Choosing the Right Support Structure
Selecting the appropriate hardware depends on the plant’s natural growth habit: single-stemmed specimens versus bushy, clump-forming perennials. For flowers that produce one main stem (foxgloves, lilies, sunflowers), individual staking is most effective, using bamboo canes, metal rods, or thin wooden stakes inserted near the base.
Bushy perennials (peonies, poppies, phlox) benefit from a collective support system. Ring supports, or grow-through cages, are horizontal grids placed over the plant early in the season. As foliage expands, the grid becomes hidden, allowing stems to grow up through the structure. Link stakes offer a modular alternative, featuring single metal rods that can be interlocked to create custom-shaped enclosures for plants grown in drifts or rows.
Soft, pliable options are preferable for tying the plant to its support, as thin, abrasive strings can cause damage. Specialized garden tape or strips of old cotton cloth are ideal because they are soft enough not to cut into the stem’s tissue. Avoid nylon or plastic twine in favor of wider, softer ties that minimize friction.
Applying Support: Timing and Tying Techniques
The success of any support structure relies on the timing of its installation, which should happen long before the plant actually needs it. Supports for perennial flowers should be placed early in the spring when the plant has reached approximately one-third of its mature height. Installing supports early allows the plant to grow up and around the structure, naturally concealing the hardware with its expanding foliage.
When setting stakes, drive them deep enough to provide a secure anchor against the leverage of a tall, wind-buffeted plant. For single-stem staking, the tie should not directly bind the stem to the stake, which restricts movement and causes chafing.

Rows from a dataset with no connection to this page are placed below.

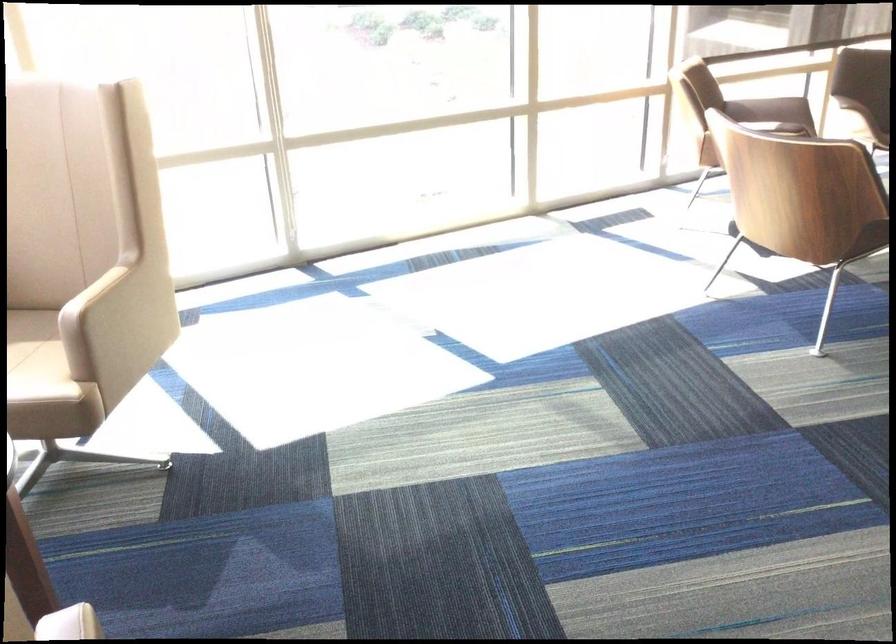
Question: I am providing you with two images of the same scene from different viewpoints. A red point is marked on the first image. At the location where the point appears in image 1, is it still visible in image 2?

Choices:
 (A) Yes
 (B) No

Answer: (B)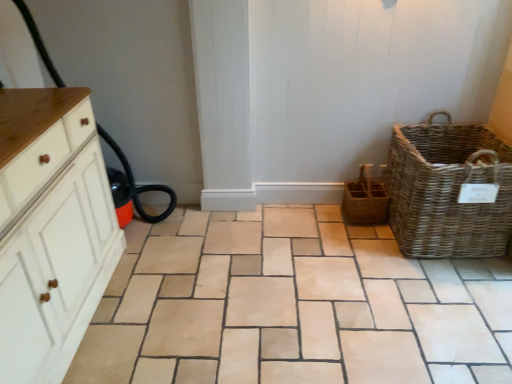
Locate an element on the screen. free point in front of natural woven picnic basket at right is located at coordinates (449, 291).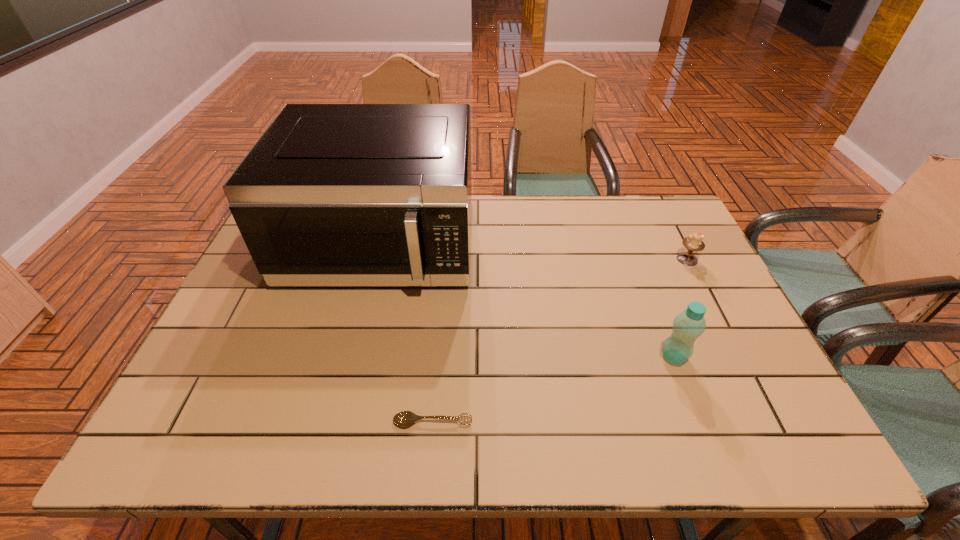
Locate an element on the screen. free space between the shortest object and the tallest object is located at coordinates (407, 333).

At what (x,y) coordinates should I click in order to perform the action: click on object that stands as the closest to the second object from right to left. Please return your answer as a coordinate pair (x, y). Looking at the image, I should click on (693, 242).

Locate which object ranks third in proximity to the candle holder. Please provide its 2D coordinates. Your answer should be formatted as a tuple, i.e. [(x, y)], where the tuple contains the x and y coordinates of a point satisfying the conditions above.

[(404, 418)]

Find the location of a particular element. free space that satisfies the following two spatial constraints: 1. on the back side of the shortest object; 2. on the left side of the third tallest object is located at coordinates (446, 259).

The width and height of the screenshot is (960, 540). I want to click on vacant area in the image that satisfies the following two spatial constraints: 1. on the back side of the second tallest object; 2. on the left side of the shortest object, so click(439, 357).

The height and width of the screenshot is (540, 960). I want to click on blank space that satisfies the following two spatial constraints: 1. on the back side of the shortest object; 2. on the left side of the second nearest object, so click(439, 357).

Identify the location of vacant space that satisfies the following two spatial constraints: 1. on the front-facing side of the shortest object; 2. on the left side of the tallest object. click(337, 421).

Where is `vacant space that satisfies the following two spatial constraints: 1. on the front-facing side of the third object from left to right; 2. on the right side of the tallest object`? This screenshot has width=960, height=540. vacant space that satisfies the following two spatial constraints: 1. on the front-facing side of the third object from left to right; 2. on the right side of the tallest object is located at coordinates (353, 357).

The width and height of the screenshot is (960, 540). I want to click on free spot that satisfies the following two spatial constraints: 1. on the front-facing side of the microwave_oven; 2. on the left side of the candle holder, so click(377, 259).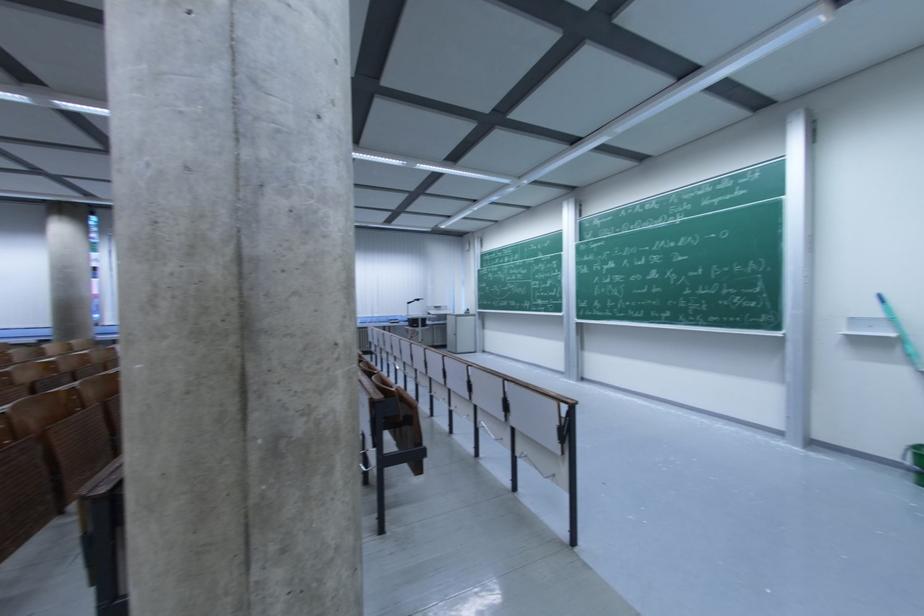
At what (x,y) coordinates should I click in order to perform the action: click on black desk lamp. Please return your answer as a coordinate pair (x, y). Looking at the image, I should click on (412, 301).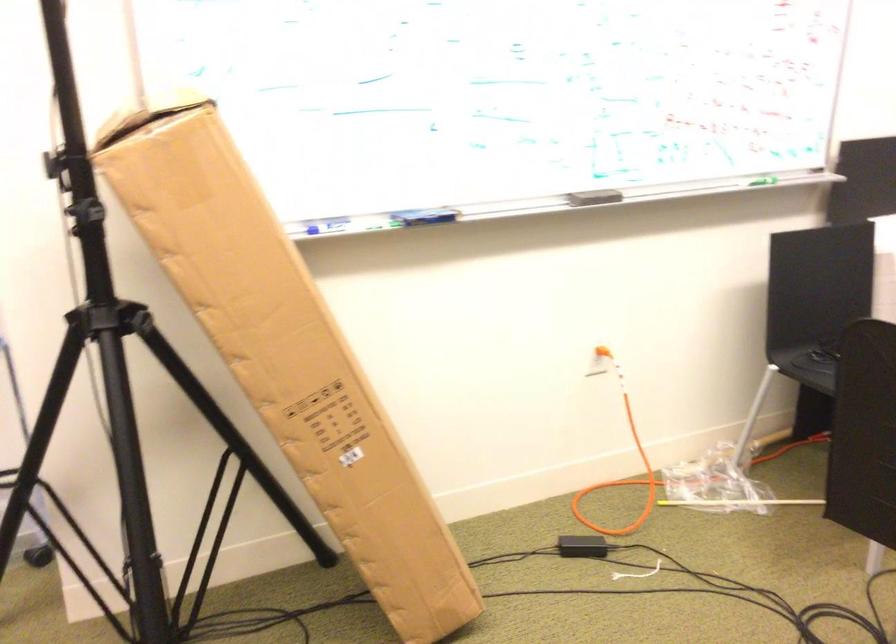
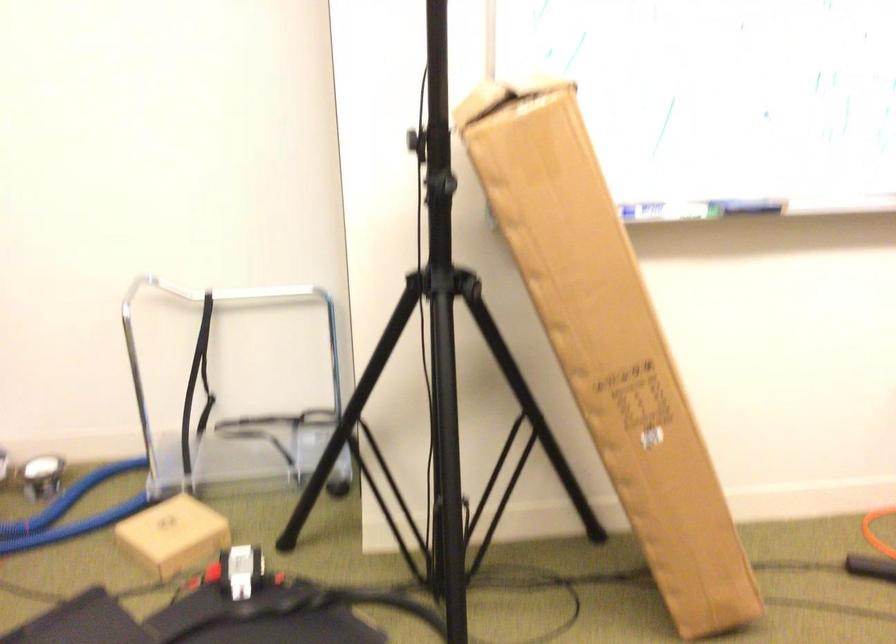
Question: The camera is either moving clockwise (left) or counter-clockwise (right) around the object. The first image is from the beginning of the video and the second image is from the end. Is the camera moving left or right when shooting the video?

Choices:
 (A) Left
 (B) Right

Answer: (B)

Instead, employ the “figure-eight” method: wrap the tie around the stake, cross it in the middle, and then wrap it around the stem. This pattern creates a buffer of space between the stem and the rigid support, allowing natural movement and preventing damage. The tie must also be loose enough to accommodate the natural thickening of the stem throughout the growing season. Regularly inspecting and adjusting ties is necessary to ensure the plant is supported without being constricted, which could girdle the stem and impede nutrient flow.
Preventative Care for Stem Strength
Beyond physical supports, specific cultural practices encourage plants to develop stronger, more resilient stems. The planting location should provide shelter from strong winds, as constant buffeting encourages weak, elongated growth. Providing wind protection significantly reduces the likelihood of stems snapping.
A pruning technique known as the “Chelsea Chop” can be used on many summer-flowering perennials, such as phlox or coneflowers, typically performed around late May or early June. This method involves cutting back the stems by a third to a half before the plant flowers. This stimulates the growth of side shoots, resulting in a shorter, bushier, and sturdier plant. This proactive pruning delays the bloom time slightly but produces a more compact plant.
Gardeners must also manage soil nutrition carefully to promote strong stem growth over excessive foliage. Too much nitrogen fertilizer encourages rapid, soft, and weak growth, often referred to as “leggy,” which is prone to collapse. Instead, supplying a balanced fertilizer with adequate levels of phosphorus and potassium helps to strengthen the plant’s overall structure.